[Goal of the exercise]: A verbatim copy of every record is required, and no pictures should be included.

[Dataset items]

-- Opening Marker --

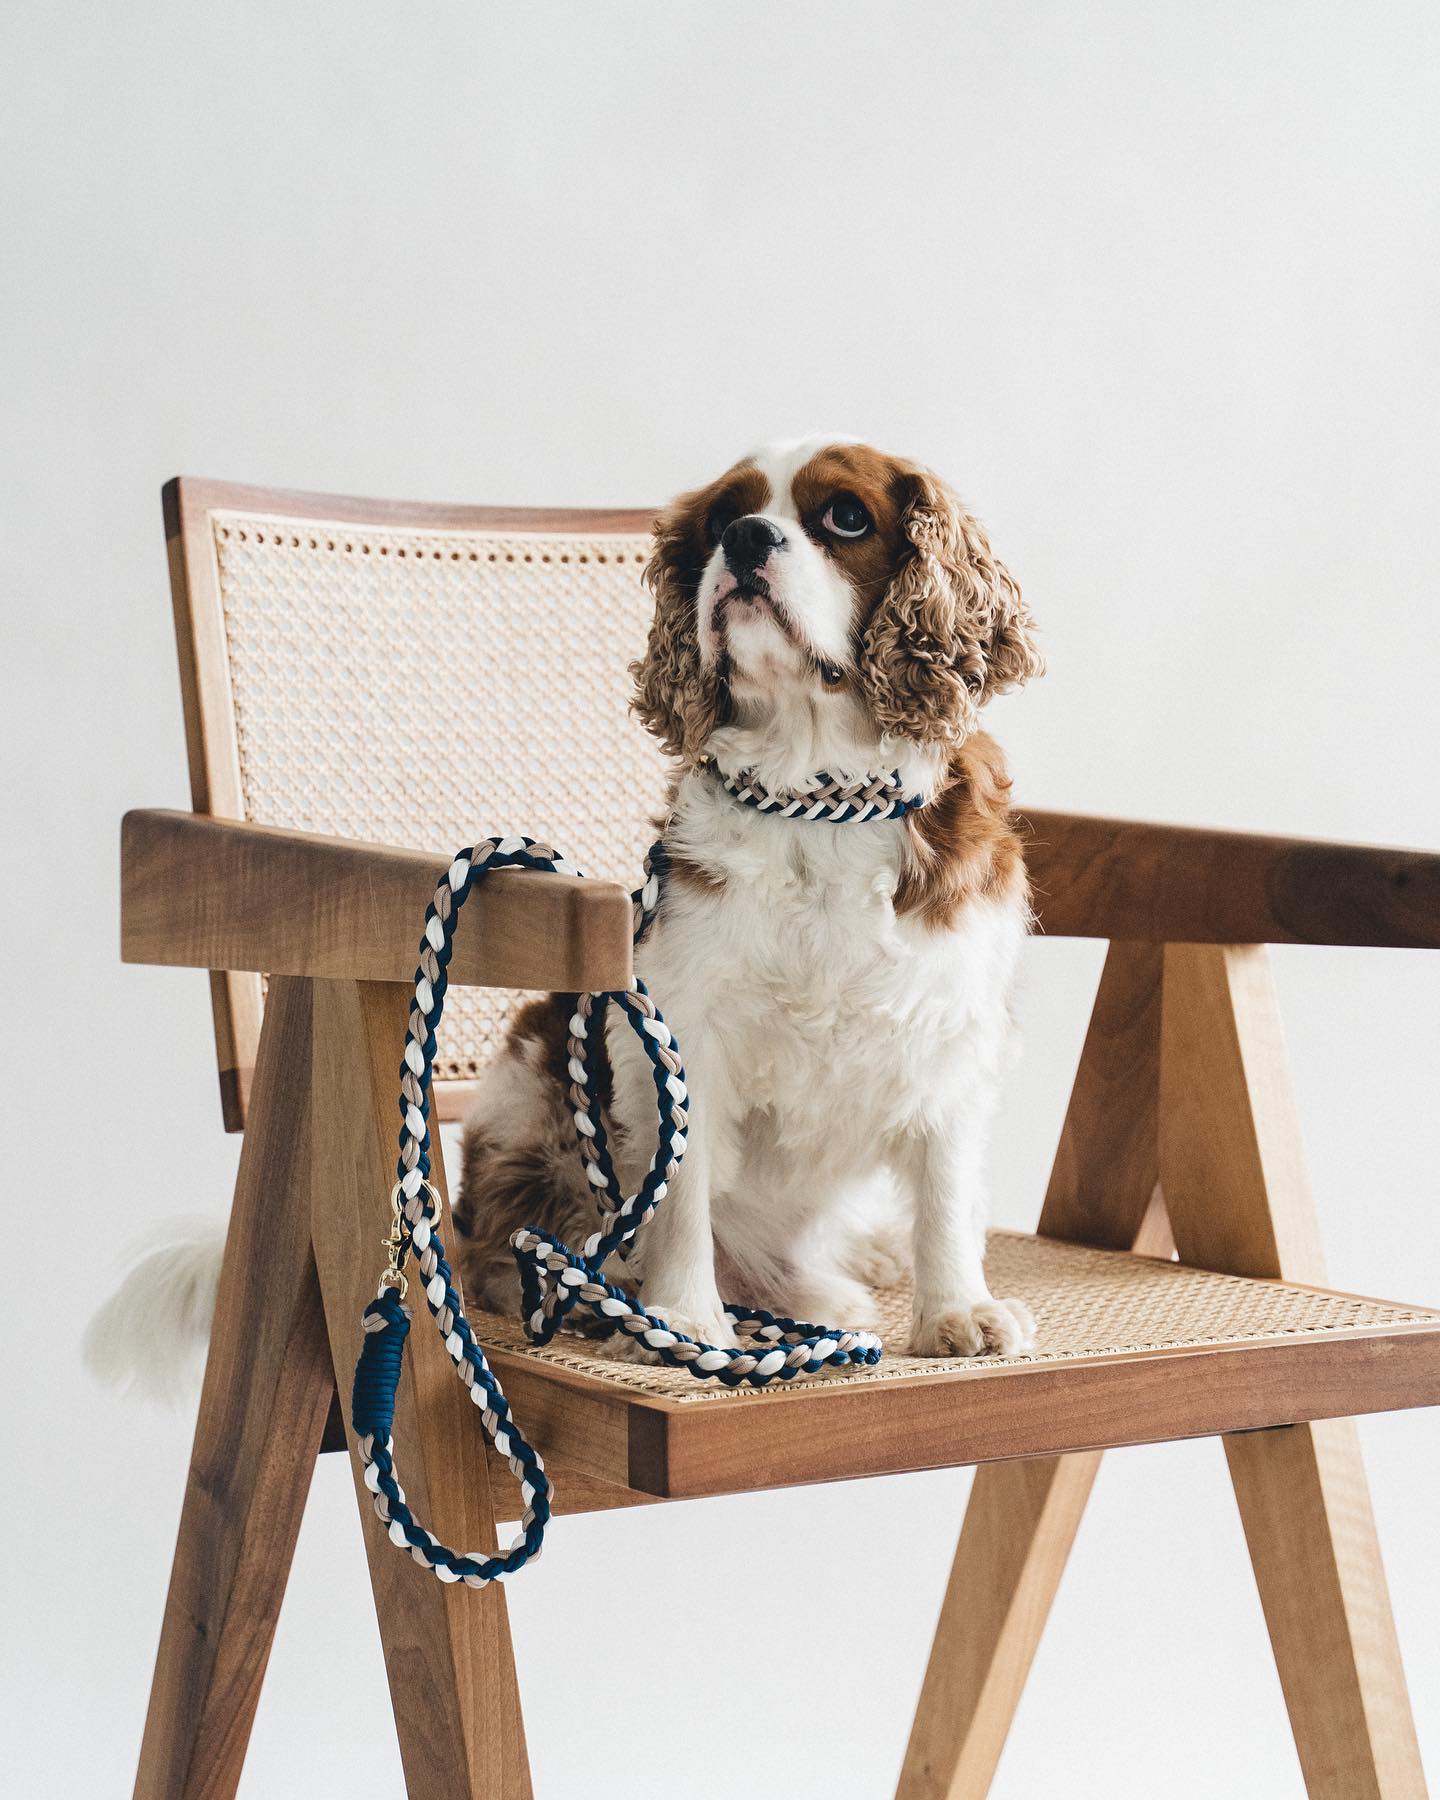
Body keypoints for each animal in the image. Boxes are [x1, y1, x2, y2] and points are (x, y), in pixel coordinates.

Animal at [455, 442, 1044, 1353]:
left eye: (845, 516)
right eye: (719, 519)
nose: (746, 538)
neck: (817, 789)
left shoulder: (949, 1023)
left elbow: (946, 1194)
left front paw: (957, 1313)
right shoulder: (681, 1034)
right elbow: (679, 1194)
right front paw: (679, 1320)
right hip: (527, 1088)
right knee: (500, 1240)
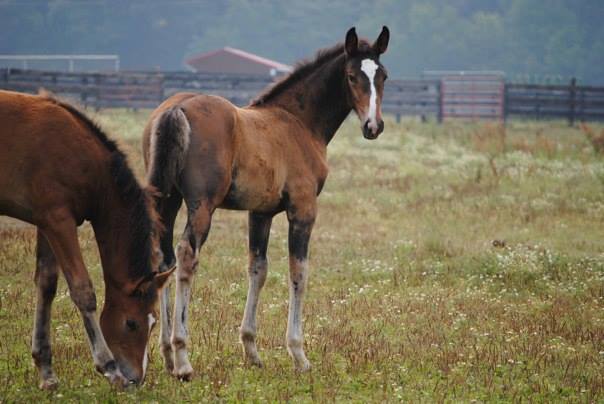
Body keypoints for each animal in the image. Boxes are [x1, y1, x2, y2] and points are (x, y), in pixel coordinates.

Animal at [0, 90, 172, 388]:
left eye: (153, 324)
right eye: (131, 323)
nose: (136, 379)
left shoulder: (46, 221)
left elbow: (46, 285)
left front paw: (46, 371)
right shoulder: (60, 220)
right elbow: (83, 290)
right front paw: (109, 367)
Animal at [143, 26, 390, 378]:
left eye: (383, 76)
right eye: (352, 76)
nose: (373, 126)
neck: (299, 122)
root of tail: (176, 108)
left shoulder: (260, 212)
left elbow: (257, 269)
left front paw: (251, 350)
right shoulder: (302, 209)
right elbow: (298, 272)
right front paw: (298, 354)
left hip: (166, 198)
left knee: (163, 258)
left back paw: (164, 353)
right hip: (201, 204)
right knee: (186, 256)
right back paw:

-- Closing Marker --

[Exercise solution]:
Body keypoints for each animal in the image. Boxes are [x1, y1, x2, y2] and points are (x, y), in pixel coordinates.

Animal at [455, 442, 1044, 1353]:
left eye: (845, 516)
right eye: (719, 519)
nose: (746, 538)
neck: (817, 789)
left shoulder: (949, 1023)
left elbow: (946, 1194)
left front paw: (957, 1313)
right shoulder: (681, 1034)
right elbow: (679, 1194)
right front paw: (679, 1320)
right hip: (527, 1088)
right knee: (500, 1240)
Body keypoints for each animal in the image. Boxes are [x1, y1, x2, y2] and points are (x, y), in pixel coordinates.

Animal at [0, 90, 172, 388]:
left eye: (153, 324)
right eye: (131, 323)
nose: (136, 379)
left shoulder: (46, 221)
left elbow: (46, 285)
left front paw: (46, 371)
right shoulder: (60, 220)
right elbow: (83, 290)
right front paw: (109, 367)
Animal at [143, 26, 390, 378]:
left eye: (383, 76)
right eye: (352, 76)
nose: (373, 126)
neck: (299, 122)
root of tail: (176, 108)
left shoulder: (260, 212)
left elbow: (257, 269)
left front paw: (251, 350)
right shoulder: (302, 209)
right elbow: (298, 272)
right front paw: (298, 354)
left hip: (166, 198)
left knee: (163, 258)
left back paw: (164, 353)
right hip: (201, 204)
right knee: (186, 256)
right back paw:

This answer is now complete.